Reading text
======
In Minor Keys: The Subtle Tonalities Set to Redefine the 2026 Art Biennale

Fakewhale Studio, Output XA245, 2026

Venice, April 2026. Just weeks ahead of the opening of the 61st International Art Exhibition (May 9–November 22, with previews on May 6–8), the Biennale is preparing for an edition that promises to shift the focus from spectacular display to the depth of intimate resonance. The title chosen by curator Koyo Kouoh, In Minor Keys, remains the beating heart of the project, carried forward with absolute fidelity by her team (Gabe Beckhurst Feijoo, Marie Hélène Pereira, Rasha Salti, Siddhartha Mitter, and Rory Tsapayi) following the artistic director’s untimely passing in May 2025. No replacement, no deviation: Kouoh’s curatorial legacy is being realized exactly as conceived, in a gesture of rare institutional coherence.

The central exhibition, unfolding across the Giardini, the Arsenale, and various locations throughout the city (with extensions to Forte Marghera), brings together 110 participants, individual artists, duos, collectives, and artist-led organizations, selected not by nationality or trend but through elective affinities, converging practices, and relational geographies. It is a cross-cutting selection, with a strong presence of voices from the Global South and the diaspora, privileging the living (over 60% of invited participants) while engaging in dialogue with historical figures. This is not a numerical blockbuster in the vein of recent editions: here, emotional, sensory, and subjective density takes precedence. Art becomes a “natural habitat” for listening, fragility, and slowness.
======
Information supplied
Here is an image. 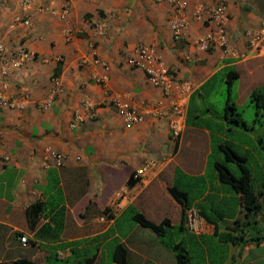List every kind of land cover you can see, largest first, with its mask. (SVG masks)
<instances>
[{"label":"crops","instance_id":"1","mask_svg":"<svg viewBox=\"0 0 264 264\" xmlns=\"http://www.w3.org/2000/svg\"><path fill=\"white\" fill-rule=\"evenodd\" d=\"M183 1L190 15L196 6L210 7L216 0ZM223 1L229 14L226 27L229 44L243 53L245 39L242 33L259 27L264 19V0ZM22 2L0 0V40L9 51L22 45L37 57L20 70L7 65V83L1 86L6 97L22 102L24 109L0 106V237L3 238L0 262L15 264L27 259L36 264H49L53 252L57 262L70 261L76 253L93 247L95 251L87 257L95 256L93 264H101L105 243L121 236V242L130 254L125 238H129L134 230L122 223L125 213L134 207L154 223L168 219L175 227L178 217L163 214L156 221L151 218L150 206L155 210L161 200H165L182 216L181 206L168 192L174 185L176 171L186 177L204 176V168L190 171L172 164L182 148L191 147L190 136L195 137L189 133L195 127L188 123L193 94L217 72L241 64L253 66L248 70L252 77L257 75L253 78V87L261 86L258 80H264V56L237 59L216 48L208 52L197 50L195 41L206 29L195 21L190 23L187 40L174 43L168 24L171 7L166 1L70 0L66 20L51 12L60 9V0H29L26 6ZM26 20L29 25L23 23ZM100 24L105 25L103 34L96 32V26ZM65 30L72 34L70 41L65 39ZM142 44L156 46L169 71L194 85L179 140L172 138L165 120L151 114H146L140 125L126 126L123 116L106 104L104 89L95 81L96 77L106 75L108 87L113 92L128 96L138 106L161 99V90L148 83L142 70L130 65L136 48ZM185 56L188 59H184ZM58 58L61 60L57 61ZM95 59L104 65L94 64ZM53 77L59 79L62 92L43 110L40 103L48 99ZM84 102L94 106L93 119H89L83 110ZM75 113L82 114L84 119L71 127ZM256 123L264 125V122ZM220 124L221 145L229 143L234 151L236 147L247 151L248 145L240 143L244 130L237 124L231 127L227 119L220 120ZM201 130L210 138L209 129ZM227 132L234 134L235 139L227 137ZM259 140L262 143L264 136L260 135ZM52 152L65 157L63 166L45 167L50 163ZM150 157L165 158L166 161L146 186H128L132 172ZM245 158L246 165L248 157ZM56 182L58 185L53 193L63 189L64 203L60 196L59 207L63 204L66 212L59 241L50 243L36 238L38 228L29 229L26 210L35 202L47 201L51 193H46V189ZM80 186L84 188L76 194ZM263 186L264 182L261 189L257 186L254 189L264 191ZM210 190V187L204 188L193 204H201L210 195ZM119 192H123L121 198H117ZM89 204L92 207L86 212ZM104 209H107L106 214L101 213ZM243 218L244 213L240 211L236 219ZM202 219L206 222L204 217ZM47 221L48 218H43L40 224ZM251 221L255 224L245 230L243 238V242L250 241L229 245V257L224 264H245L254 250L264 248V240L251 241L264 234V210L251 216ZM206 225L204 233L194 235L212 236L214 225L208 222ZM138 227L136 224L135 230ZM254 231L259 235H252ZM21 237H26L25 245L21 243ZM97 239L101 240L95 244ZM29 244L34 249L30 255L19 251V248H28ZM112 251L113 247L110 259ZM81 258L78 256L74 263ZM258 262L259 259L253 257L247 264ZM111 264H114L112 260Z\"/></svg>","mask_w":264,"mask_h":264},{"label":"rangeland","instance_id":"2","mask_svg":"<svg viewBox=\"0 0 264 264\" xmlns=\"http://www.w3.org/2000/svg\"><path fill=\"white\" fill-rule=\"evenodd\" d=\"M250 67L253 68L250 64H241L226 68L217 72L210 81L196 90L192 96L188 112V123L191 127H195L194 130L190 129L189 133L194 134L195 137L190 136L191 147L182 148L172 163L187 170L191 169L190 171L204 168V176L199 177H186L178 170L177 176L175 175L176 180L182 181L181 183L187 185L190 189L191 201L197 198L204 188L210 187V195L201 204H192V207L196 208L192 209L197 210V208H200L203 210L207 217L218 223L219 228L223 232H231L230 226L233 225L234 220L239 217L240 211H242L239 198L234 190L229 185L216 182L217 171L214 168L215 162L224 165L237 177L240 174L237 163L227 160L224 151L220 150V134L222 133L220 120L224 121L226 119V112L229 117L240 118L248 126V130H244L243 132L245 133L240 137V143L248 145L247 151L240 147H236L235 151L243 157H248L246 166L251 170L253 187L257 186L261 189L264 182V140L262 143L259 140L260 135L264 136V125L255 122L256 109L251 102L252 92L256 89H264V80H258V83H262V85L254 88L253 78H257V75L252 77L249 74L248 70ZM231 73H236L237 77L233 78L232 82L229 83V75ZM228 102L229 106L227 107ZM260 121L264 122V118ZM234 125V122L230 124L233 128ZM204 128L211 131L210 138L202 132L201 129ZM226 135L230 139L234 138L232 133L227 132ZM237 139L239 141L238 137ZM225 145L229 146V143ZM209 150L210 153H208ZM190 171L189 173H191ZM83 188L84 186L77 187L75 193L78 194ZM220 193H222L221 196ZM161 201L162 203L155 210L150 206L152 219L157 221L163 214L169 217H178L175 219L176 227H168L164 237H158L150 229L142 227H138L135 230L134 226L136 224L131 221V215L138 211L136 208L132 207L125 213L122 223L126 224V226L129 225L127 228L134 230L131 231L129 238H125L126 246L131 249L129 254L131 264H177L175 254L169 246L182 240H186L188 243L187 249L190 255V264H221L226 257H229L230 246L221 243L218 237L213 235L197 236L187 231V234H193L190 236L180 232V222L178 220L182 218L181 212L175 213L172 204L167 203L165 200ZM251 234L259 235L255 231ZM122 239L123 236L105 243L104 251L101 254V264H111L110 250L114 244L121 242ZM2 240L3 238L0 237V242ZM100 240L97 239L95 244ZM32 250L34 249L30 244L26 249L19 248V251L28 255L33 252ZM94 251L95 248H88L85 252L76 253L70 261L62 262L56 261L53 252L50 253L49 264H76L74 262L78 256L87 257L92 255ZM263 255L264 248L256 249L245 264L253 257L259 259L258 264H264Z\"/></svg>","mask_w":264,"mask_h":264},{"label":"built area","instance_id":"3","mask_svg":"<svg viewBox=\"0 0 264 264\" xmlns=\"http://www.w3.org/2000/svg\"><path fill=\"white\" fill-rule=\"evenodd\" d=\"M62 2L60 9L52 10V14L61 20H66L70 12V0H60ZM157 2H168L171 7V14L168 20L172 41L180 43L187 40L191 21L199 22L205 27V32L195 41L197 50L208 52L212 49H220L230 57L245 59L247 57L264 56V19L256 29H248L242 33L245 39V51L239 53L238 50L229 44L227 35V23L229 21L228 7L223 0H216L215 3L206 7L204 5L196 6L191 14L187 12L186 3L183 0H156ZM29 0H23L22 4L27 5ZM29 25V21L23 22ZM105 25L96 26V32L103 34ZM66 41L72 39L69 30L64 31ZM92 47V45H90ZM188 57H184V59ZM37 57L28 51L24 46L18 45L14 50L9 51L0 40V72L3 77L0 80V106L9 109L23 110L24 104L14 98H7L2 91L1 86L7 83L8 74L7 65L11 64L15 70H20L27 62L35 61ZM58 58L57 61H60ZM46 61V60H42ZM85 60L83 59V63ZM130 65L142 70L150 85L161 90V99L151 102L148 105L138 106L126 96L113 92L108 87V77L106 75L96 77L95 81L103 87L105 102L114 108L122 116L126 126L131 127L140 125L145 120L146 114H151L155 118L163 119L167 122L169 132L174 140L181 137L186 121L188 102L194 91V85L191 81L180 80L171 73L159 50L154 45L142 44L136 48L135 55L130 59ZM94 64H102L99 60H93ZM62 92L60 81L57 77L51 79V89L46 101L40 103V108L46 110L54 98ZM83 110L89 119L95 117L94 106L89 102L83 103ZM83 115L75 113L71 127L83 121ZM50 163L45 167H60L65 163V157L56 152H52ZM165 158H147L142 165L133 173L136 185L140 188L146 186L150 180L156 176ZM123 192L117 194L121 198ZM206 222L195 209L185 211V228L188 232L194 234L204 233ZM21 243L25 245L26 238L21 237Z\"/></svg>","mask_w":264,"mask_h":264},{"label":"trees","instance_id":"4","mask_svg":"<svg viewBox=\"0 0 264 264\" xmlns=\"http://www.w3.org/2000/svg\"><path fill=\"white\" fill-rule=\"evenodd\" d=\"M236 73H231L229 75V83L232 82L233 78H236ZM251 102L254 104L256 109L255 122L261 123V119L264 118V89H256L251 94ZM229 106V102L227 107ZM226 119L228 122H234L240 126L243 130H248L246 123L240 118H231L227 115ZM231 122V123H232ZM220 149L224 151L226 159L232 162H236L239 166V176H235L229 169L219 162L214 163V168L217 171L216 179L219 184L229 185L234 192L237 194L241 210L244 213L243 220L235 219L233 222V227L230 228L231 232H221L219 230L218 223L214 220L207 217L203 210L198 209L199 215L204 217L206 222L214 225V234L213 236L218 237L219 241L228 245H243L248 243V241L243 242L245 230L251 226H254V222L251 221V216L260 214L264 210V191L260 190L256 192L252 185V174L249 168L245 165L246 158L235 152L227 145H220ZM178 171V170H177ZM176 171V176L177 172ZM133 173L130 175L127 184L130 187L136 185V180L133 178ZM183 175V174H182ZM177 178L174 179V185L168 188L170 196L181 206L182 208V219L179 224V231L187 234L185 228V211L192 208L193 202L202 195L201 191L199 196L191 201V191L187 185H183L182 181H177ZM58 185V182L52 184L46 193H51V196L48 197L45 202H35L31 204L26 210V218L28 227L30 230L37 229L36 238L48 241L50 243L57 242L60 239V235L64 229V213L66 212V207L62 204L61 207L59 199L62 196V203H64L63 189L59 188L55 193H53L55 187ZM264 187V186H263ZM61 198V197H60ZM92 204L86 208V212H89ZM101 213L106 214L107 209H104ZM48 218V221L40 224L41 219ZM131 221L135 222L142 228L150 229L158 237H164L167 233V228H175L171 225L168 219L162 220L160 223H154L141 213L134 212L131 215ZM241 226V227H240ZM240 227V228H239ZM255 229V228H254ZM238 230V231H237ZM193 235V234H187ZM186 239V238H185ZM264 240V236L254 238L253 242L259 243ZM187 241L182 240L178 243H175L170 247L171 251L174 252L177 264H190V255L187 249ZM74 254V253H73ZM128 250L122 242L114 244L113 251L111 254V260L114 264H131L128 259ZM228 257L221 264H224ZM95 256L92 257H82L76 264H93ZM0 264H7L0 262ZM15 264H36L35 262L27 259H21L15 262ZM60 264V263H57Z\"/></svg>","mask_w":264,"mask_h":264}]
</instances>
======
Brief 1
According to the Biennale article, how many participants does the central exhibition bring together?
Brief 2
Write the next part of the Biennale article, starting after its last sentence.
The listing has nothing to do with the Biennale article.

Answer 1
It brings together 110 participants.

Answer 2
Fakewhale Studio, Output XA246, 2026

Among the major structural innovations envisioned by Kouoh are the “oases” and “shrines”, spaces of pause, memory, and invocation that traverse the exhibition as contemplative intervals. Two central shrines will pay tribute to Issa Samb and Beverly Buchanan, seminal figures whose legacies are invoked as living presences rather than museum citations. Alongside them are “Rest” spaces (featuring contributions by Linda Goode Bryant, Kennedy Yanko, Annalee Davis, and others) and a “Creole Garden”, where the practices of Wangechi Mutu, Otobong Nkanga, and Carsten Höller will enter into dialogue, a multisensory creole garden weaving together body, land, ecology, and narrative.

The program also includes processions and invocations (with Nick Cave, Alvaro Barrington, Ebony G. Patterson, and others), a Poetry Caravan, Deep Listening sessions inspired by Pauline Oliveros, and six “alternative schools” or artist-led organizations (including blaxTARLINES, G.A.S. Foundation, and Kouoh’s own RAW Material Company). The exhibition architecture is designed by Wolff Architects, while the Central Pavilion at the Giardini reopens following significant restoration, a strong signal of continuity and renewal.

Fakewhale Studio, Output XA247, 2026

Cult Artists Involved and What They Will Present

The list of invited participants forms a cross-disciplinary contemporary pantheon. Among the most anticipated cult figures is Laurie Anderson, the pioneer of performance and sound art, who will bring her distinctive universe of sonic and technological storytelling, closely aligned with the “minor tonalities” of the exhibition’s title. Wangechi Mutu and Otobong Nkanga, two major figures in postcolonial sculpture and installation, will be central to the Creole Garden: Mutu with her hybrid corporeal and mythological forms, Nkanga with her deeply researched work on land, resources, and material memory. Kader Attia, known for his exploration of repair and colonial trauma, is expected to present works addressing fracture and processes of reconstruction. Nick Cave will contribute his Soundsuits and performative installations within the processions and invocations, introducing movement, sound, and collective ritual.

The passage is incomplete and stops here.